Their silence indicated that they agreed on that one point.

Erin pulled her feet up onto his lap under the blanket. “The hospital hasn’t called, which means we didn’t get any of the survivors.”

“That’s because there weren’t any.”

By the way she stiffened, he could tell that she hadn’t thought of that as an option. “How do you know?”

The cell phone footage aired on CNN and the telephoto shots of the Guggenheim on Fox had provided the broad strokes: the skylight and front doors had been blown out, but there was relatively little damage to the outside of the building. When you factored in more than five hundred victims so far, it meant that the blast had been designed to affect soft bodies, not hard surfaces. And there was only one kind of explosion that provided those two very specific data points. “Trust me.”

“Is that why you’re sitting out here, looking up at the sky that you seem to prefer over us humans much of the time?”

He could tell that she had reached the end of her rehearsed dialogue, which meant that she would either go back inside or ask him what she had been trying not to.

She rested her head on his shoulder. “You think they’ll call you?”

And there it was.

“I don’t do terrorists. At least not this kind.”

“Are you sure this was terrorism?”

“I’m not certain of anything at this point other than a lot of people were killed.”

“What humanity needs is a little more humanity.”

“What humanity needs is to finish what it started and go extinct.”

“Don’t be a cynic. I can live with your sarcasm, because a lot of the time it’s funny. But you’re too kind to be a cynic.”

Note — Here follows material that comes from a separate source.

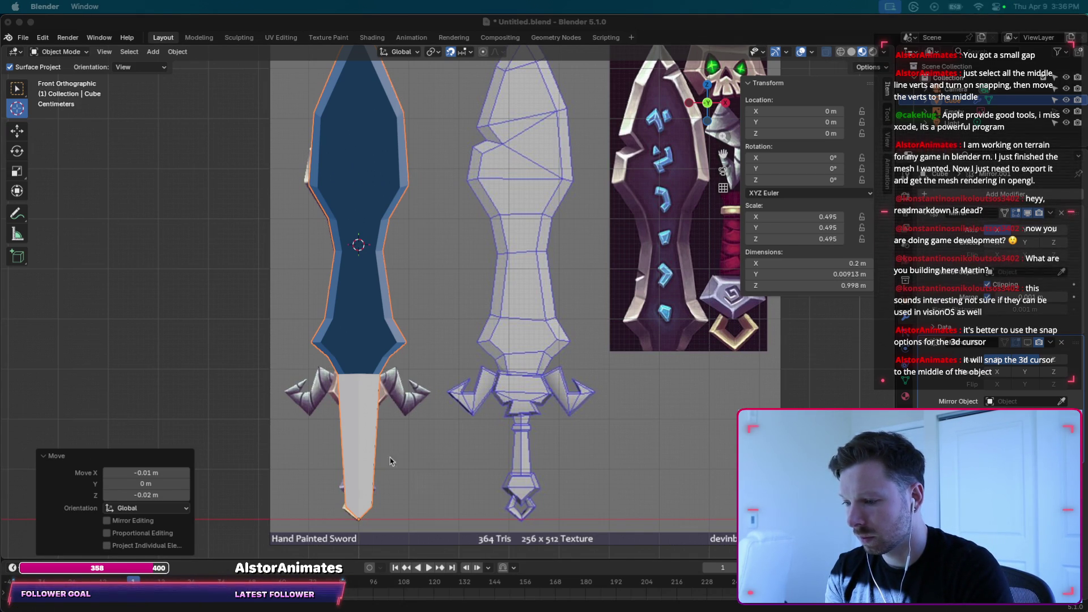
{"action": "middle_click_drag", "start_coordinate": [487, 255], "coordinate": [495, 256]}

“They’ll mobilize the entire American intelligence community to nail these people down. They might pull everyone out of mothballs, but this isn’t my field. This particular subset of people has a pretty standard operating procedure, and they’re not that smart—it’s just a matter of time until they get caught. The office might ask me to look at a few things. If that happens, I want you and the kids to stay here.” That was as honest as he could be.